At 8:30am, Weitzman was flagged down by a civilian near Sderot, who led the EMT to a high-ranking officer shot in the leg. Weitzman applied a tourniquet and started transporting him to the hospital in Ashkelon. On the way, he encountered another United Hatzalah volunteer transporting a wounded person in his private vehicle.
“The other ambulance teams told me, ‘There are active shooters and gunfire there, don’t go in!’ I answered ‘I know, but I’m going in.’”
After delivering their patients, the second volunteer joined Weitzman on the ambulance. They returned to Sderot several times, transporting injured civilians and security personnel.
“In one instance, I had three patients in the ambulance, one with gunshot injuries in the head who was lying on the bed, and two others who had sustained gunshot wounds in the legs who were sitting on the bench of the ambulance. While I was driving, the second volunteer cared for the seriously injured patient, and the other patients had to help as well.”
On the way to the hospital, they handed off the patients to two intensive care ambulances at the Netivot intersection. Then they prepared to go back for more.

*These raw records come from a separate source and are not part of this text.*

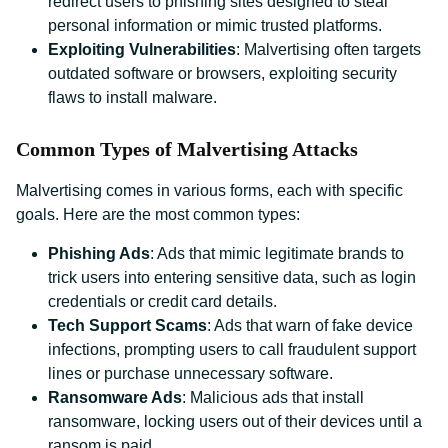
redirect users to phishing sites designed to steal
personal information or mimic trusted platforms.
Exploiting Vulnerabilities
: Malvertising often targets
outdated software or browsers, exploiting security
flaws to install malware.
Common Types of Malvertising Attacks
Malvertising comes in various forms, each with specific
goals. Here are the most common types:
Phishing Ads
: Ads that mimic legitimate brands to
trick users into entering sensitive data, such as login
credentials or credit card details.
Tech Support Scams
: Ads that warn of fake device
infections, prompting users to call fraudulent support
lines or purchase unnecessary software.
Ransomware Ads
: Malicious ads that install
ransomware, locking users out of their devices until a
ransom is paid.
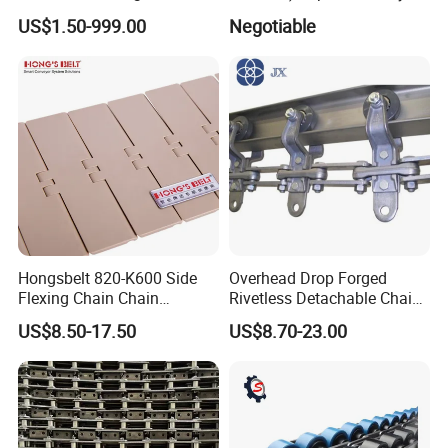
Chain for Mining Conveyor
Machine
US$1.50-999.00
Negotiable
Chain
Hongsbelt 820-K600 Side
Overhead Drop Forged
Flexing Chain Chain
Rivetless Detachable Chains
Conveyor Plastic Table Top
(X348 X458 X678)
US$8.50-17.50
US$8.70-23.00
Chain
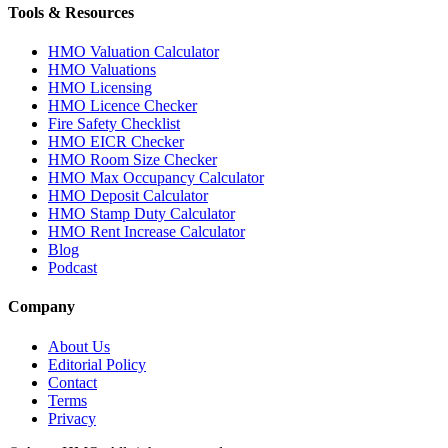
Tools & Resources
HMO Valuation Calculator
HMO Valuations
HMO Licensing
HMO Licence Checker
Fire Safety Checklist
HMO EICR Checker
HMO Room Size Checker
HMO Max Occupancy Calculator
HMO Deposit Calculator
HMO Stamp Duty Calculator
HMO Rent Increase Calculator
Blog
Podcast
Company
About Us
Editorial Policy
Contact
Terms
Privacy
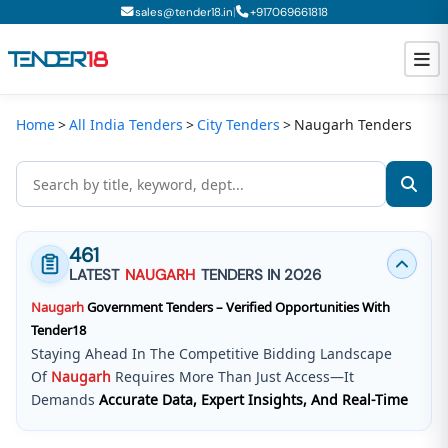
|
sales@tender18.in
+
917069661818
Home
All India Tenders
City Tenders
Naugarh Tenders
Todays New Tenders
GeM Tenders
Tender Information
461
Tender Bidding
LATEST
NAUGARH
TENDERS IN 2026
Naugarh
Government Tenders – Verified Opportunities With
GeM Registration
Tender18
Staying Ahead In The Competitive Bidding Landscape
Of
Naugarh
Requires More Than Just Access—It
Demands
Accurate Data, Expert Insights, And Real-Time
Updates
.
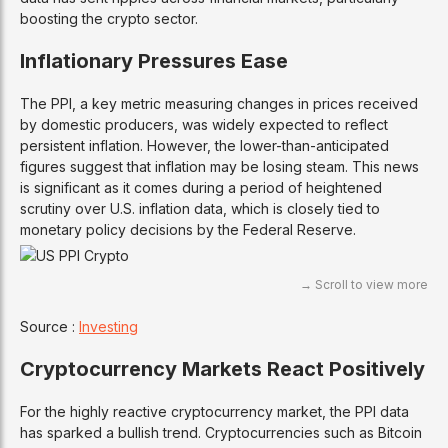
boosting the crypto sector.
Inflationary Pressures Ease
The PPI, a key metric measuring changes in prices received
by domestic producers, was widely expected to reflect
persistent inflation. However, the lower-than-anticipated
figures suggest that inflation may be losing steam. This news
is significant as it comes during a period of heightened
scrutiny over U.S. inflation data, which is closely tied to
monetary policy decisions by the Federal Reserve.
Source :
Investing
Cryptocurrency Markets React Positively
For the highly reactive cryptocurrency market, the PPI data
has sparked a bullish trend. Cryptocurrencies such as Bitcoin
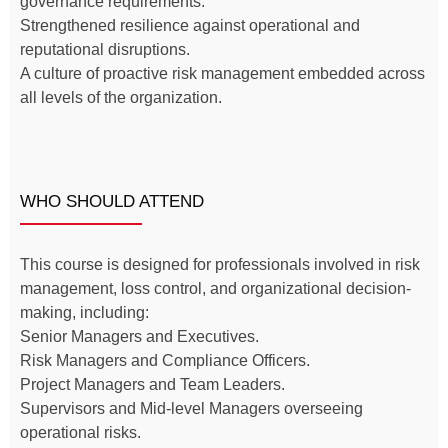
governance requirements.
Strengthened resilience against operational and
reputational disruptions.
A culture of proactive risk management embedded across
all levels of the organization.
WHO SHOULD ATTEND
This course is designed for professionals involved in risk
management, loss control, and organizational decision-
making, including:
Senior Managers and Executives.
Risk Managers and Compliance Officers.
Project Managers and Team Leaders.
Supervisors and Mid-level Managers overseeing
operational risks.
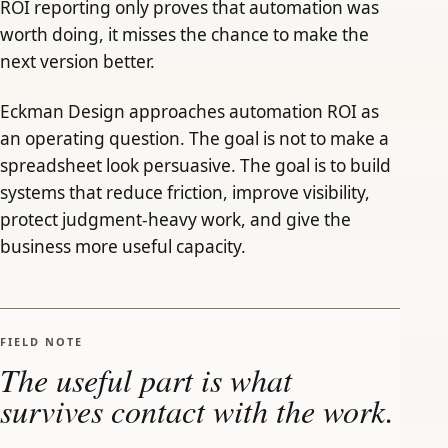
ROI reporting only proves that automation was
worth doing, it misses the chance to make the
next version better.
Eckman Design approaches automation ROI as
an operating question. The goal is not to make a
spreadsheet look persuasive. The goal is to build
systems that reduce friction, improve visibility,
protect judgment-heavy work, and give the
business more useful capacity.
FIELD NOTE
The useful part is what
survives contact with the work.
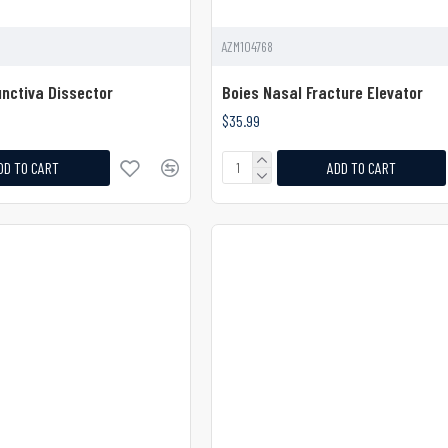
AZM104768
nctiva Dissector
Boies Nasal Fracture Elevator
$35.99
DD TO CART
ADD TO CART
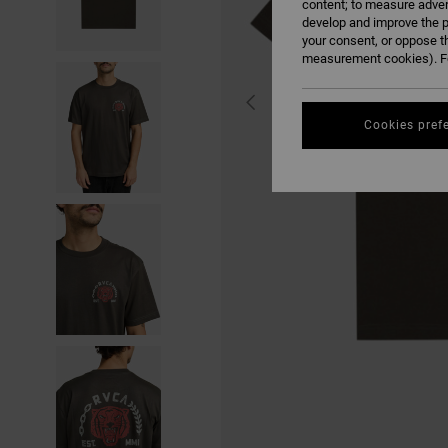
content; to measure adver
develop and improve the p
your consent, or oppose t
measurement cookies). Fo
Cookies pref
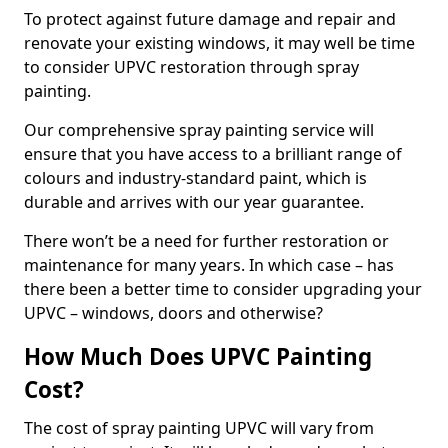
To protect against future damage and repair and
renovate your existing windows, it may well be time
to consider UPVC restoration through spray
painting.
Our comprehensive spray painting service will
ensure that you have access to a brilliant range of
colours and industry-standard paint, which is
durable and arrives with our year guarantee.
There won’t be a need for further restoration or
maintenance for many years. In which case – has
there been a better time to consider upgrading your
UPVC – windows, doors and otherwise?
How Much Does UPVC Painting
Cost?
The cost of spray painting UPVC will vary from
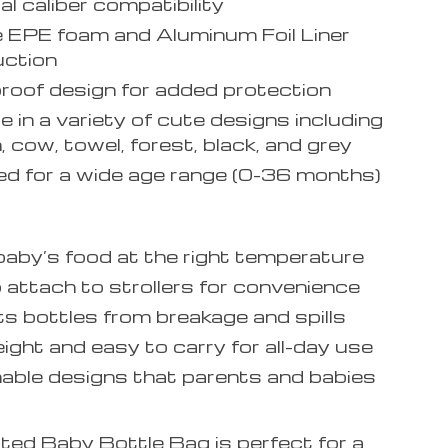
al caliber compatibility
 EPE foam and Aluminum Foil Liner
uction
oof design for added protection
e in a variety of cute designs including
, cow, towel, forest, black, and grey
d for a wide age range (0-36 months)
aby’s food at the right temperature
 attach to strollers for convenience
s bottles from breakage and spills
ight and easy to carry for all-day use
able designs that parents and babies
ted Baby Bottle Bag is perfect for a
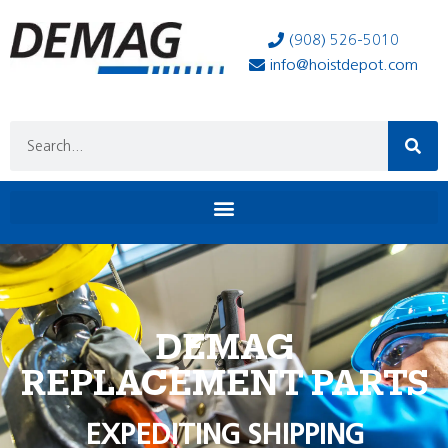
(908) 526-5010
info@hoistdepot.com
DEMAG
REPLACEMENT PARTS
EXPEDITING SHIPPING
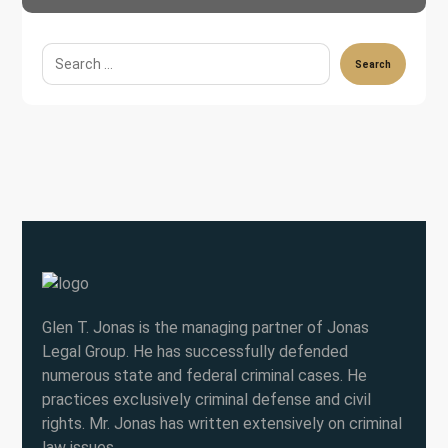
Search
Glen T. Jonas is the managing partner of Jonas
Legal Group. He has successfully defended
numerous state and federal criminal cases. He
practices exclusively criminal defense and civil
rights. Mr. Jonas has written extensively on criminal
law issues.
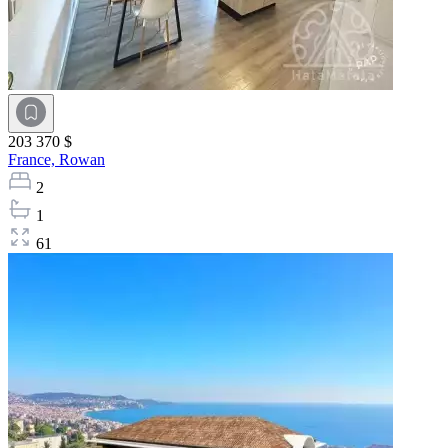
203 370 $
France,
Rowan
2
1
61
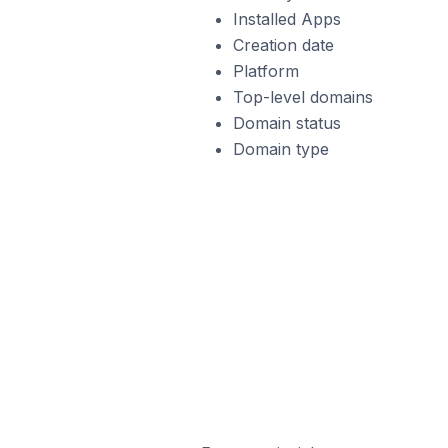
Installed Apps
Creation date
Platform
Top-level domains
Domain status
Domain type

“The other ambulance teams told me, ‘There are active shooters and gunfire there, don’t go in!’ I answered ‘I know, but I’m going in. I’m saving lives and Jewish tradition teaches us that people who are busy with a positive commandment [mitzvah] do not get hurt. I’m going in.”
Under gunfire, Weitzman and his partner continued rescuing the dead and wounded from locations including the Supernova rave party. “It is difficult to even think again about the sights we saw there. The quantity of dead people. The abuse against the bodies. There was not much for us to do there. It was horrible,” he said.
From there, the volunteers were sent to Kibbutz Be’eri, site of a gruesome mass slaughter. “Altogether, until Sunday at 6:30pm when the medical officer told me there were no more terrorists in the kibbutz, over 80 wounded IDF fighters passed through my hands with various degrees of injury including some who had to be pronounced dead.”
The next day, Weitzman sought emotional support from United Hatzalah’s Psychotrauma and Crisis Response Unit. But his ordeal wasn’t over.
After a few days’ respite, Weitzman went back to Sderot to help a family member. Unable to get to a shelter from an incoming missile, he was struck by shrapnel in his leg and shoulder. Following surgery at Barzilai, he’ll need six months of rehabilitation.
“If I hadn’t been lying on the ground with my hands on my head, I would be dead right now,” he said.